Dialogue with Trypho 61:3

ὃν τρόπον γὰρ ἀπὸ πυρὸς ἀνάπτεται πῦρ ἕτερον, οὐκ ἐλαττουμένου ἐκείνου ἐξ οὗ ἀνήφθη, ἀλλὰ τοῦ αὐτοῦ μένοντος, καὶ τὸ ἀναφθὲν καὶ αὐτὸ φαίνεται, μὴ ἐλαττῶσαν τὸ ἐξ οὗ ἀνήφθη.

Think of fire: when one fire kindles another, the original is not diminished. It remains what it was. The new fire appears as itself — without taking anything away from the one that kindled it.

REF Just as we see, in the case of fire, that another fire is kindled from it — the one from which it is kindled not being lessened, but remaining the same — and the one that is kindled appears in itself, not lessening the one from which it was kindled. (Schaff, ANF I, p. 228, paraphrased)

Notes & Key Terms 2 terms

Key Terms

ἀνάπτω anaptō
"to kindle / to light up" to ignite; to set alight from another source

The verb of kindling-from-source. Justin's metaphor depends on the verb's normal use: one fire produces another without losing anything of itself. The metaphor extends naturally to divine generation in Justin's framework — the Father produces the Son without losing anything of himself.

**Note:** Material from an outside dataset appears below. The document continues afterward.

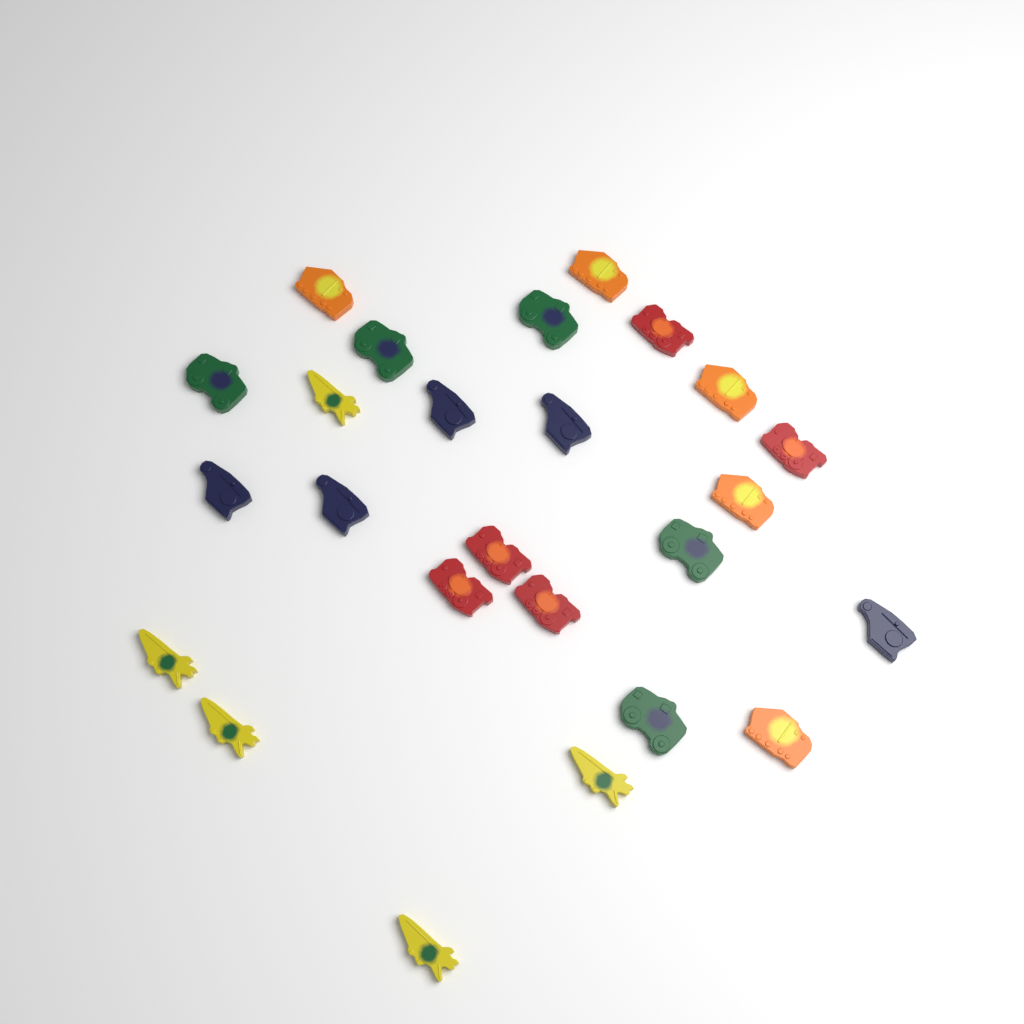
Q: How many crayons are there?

οὐκ ἐλαττοῦται ouk elattoutai
"is not diminished" to be reduced, made less, lessened in quantity or quality

The negation Justin needs: divine generation does not diminish the divine. The verb ἐλαττόω (literally 'to make less') is also the verb of Philippians 2:7 (ἐλάττωσεν ἑαυτόν — 'he made himself less' / 'emptied himself'). The Pauline kenosis runs in the opposite direction from Justin's negation here: the incarnate Logos does empty himself; the begetting itself does not.

Translator Notes

  1. Goodspeed, pp. 161-162 (Dial. 61.2); Schaff, ANF I, p. 228. The fire-from-fire analogy is Justin's signature pre-Nicene image for how a real begetting can occur without diminishing the begetter. The image will be picked up explicitly in the Nicene Creed of 325: φῶς ἐκ φωτός, θεὸν ἀληθινὸν ἐκ θεοῦ ἀληθινοῦ ('light from light, true God from true God'). Justin's analogy is the conceptual ancestor of the conciliar formula.
  2. The analogy answers the question Philo's framework left open: how can the Logos be both 'from God' and 'numerically distinct from God' without compromising divine simplicity? Justin's image: just as fire kindled from fire shares the parent fire's nature without diminishing the source, the Logos shares the Father's divine nature without subtraction. Origen will read this as the ground of eternal generation (De Princ. I.2.4-6); Athanasius will read it as the ground of homoousios (Contra Arianos I.20).
  3. The image is not unique to Justin in pre-Nicene literature — Athenagoras, Plea for Christians 10, uses a parallel light/sun analogy ('the Son is the first offspring of the Father, not as having come into being, but as the eternal Mind') — but Justin's fire-from-fire formulation is the earliest and was the most influential.
  4. Note Justin's careful Greek: ἀνάπτεται πῦρ ἕτερον ('another fire is kindled') and οὐκ ἐλαττουμένου ἐκείνου ('that one not being lessened') and τοῦ αὐτοῦ μένοντος ('and remaining the same'). Three clauses, each tightening the analogy: the new fire is real (πῦρ ἕτερον), the old fire is undiminished (οὐκ ἐλαττουμένου), and the old fire is unchanged (τοῦ αὐτοῦ μένοντος). The image accomplishes exactly what fourth-century homoousios will articulate in technical terms.
  5. Cross-reference Philo, On Dreams §230 (TCR /philo-somn/1/230): Philo's 'second god' formula handles the same question Justin's fire-from-fire image handles, but Philo's grammatical solution (anarthrous θεός vs. articular ὁ θεός) does not address how the second can come from the first without diminishing the first. Justin's analogy fills the gap.